Can Bitcoin bulls continue on their way?

Can Bitcoin bulls continue on their way?
Ahura Chalki
Ahura Chalki
Published on: 12.01.2023 13:29 (UTC)
Post reading time: 1.6 min

Investors have become more cautious, and overall digital currencies market is still suffering.

On Wednesday, January 11, FTX said it had recovered $5 billion in cash and cryptocurrencies, which it may sell to repay its creditors. This report helped the crypto market sentiment and can still cause a short-term bull if FTX customers get refunded.

Before this report, the crypto market had a slight positive tendency since the beginning of 2023, while significant cryptocurrencies dropped near a 2-year low towards the end of 2022. However, while many crypto market participants believe that the cryptocurrency winter is nearly over and these levels could be an investment opportunity, we still need more signs to count on. After an almost 65% loss last year and expecting a recession in 2023, this year could be another challenging period for cryptocurrencies.

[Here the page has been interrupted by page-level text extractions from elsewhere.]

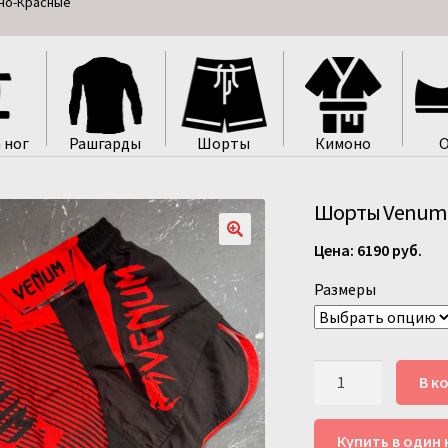
рно-Красные
 ног
Рашгарды
Шорты
Кимоно
О
Шорты Venum 
6190
руб.
Размеры
Количество
В к
товара
Шорты
Купить в один 
Venum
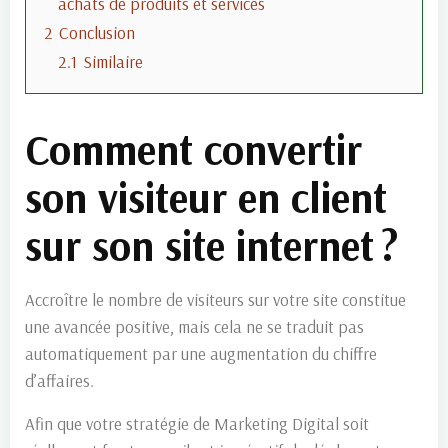
achats de produits et services
2
Conclusion
2.1
Similaire
Comment convertir
son visiteur en client
sur son site internet ?
Accroître le nombre de visiteurs sur votre site constitue
une avancée positive, mais cela ne se traduit pas
automatiquement par une augmentation du chiffre
d’affaires.
Afin que votre stratégie de Marketing Digital soit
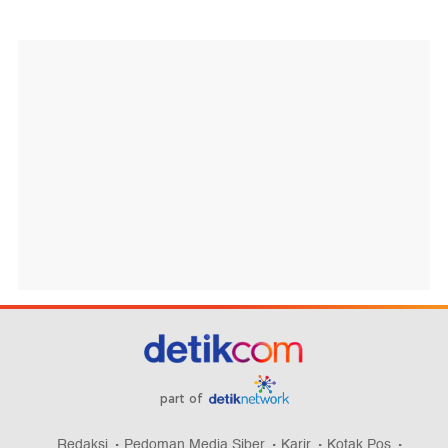
part of
Redaksi
Pedoman Media Siber
Karir
Kotak Pos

Bitcoin price was near $16,500 at the start of the last week, ended the week around $17,000, and was trading in a slight uptrend in the H1 and H4 charts. Still, after a report about FTX and its success in recovering $5 billion from its assets, the price jumped above $18,300 overnight. Despite some corrections, still, the trend has maintained its upward movement. So while the 18,400 resistance is the door for higher levels, in reverse, essential support levels sit at $16,900 and then $15,600. 

We can see almost the same movements in Ethereum, Ripple, Cardano, and other leading coins. Ethereum price rose from $1,190 to nearly $1,280 at the beginning of this week. A slight uptrend this week continued, and after the FTX report, ETH also jumped above $1,400 in overnight trading. Ethereum supports sit at $1,250 and then $1050; its resistance could be around $1,650.

Considering overall risky market conditions and fears of a possible recession, and while global cryptocurrency market capitalization is dropping from $2.3 trillion at the start of 2022 to $830 billion at the being of 2023, we can say that investors became more cautious and overall digital currencies' market can still suffer from being able to gain back the trusts.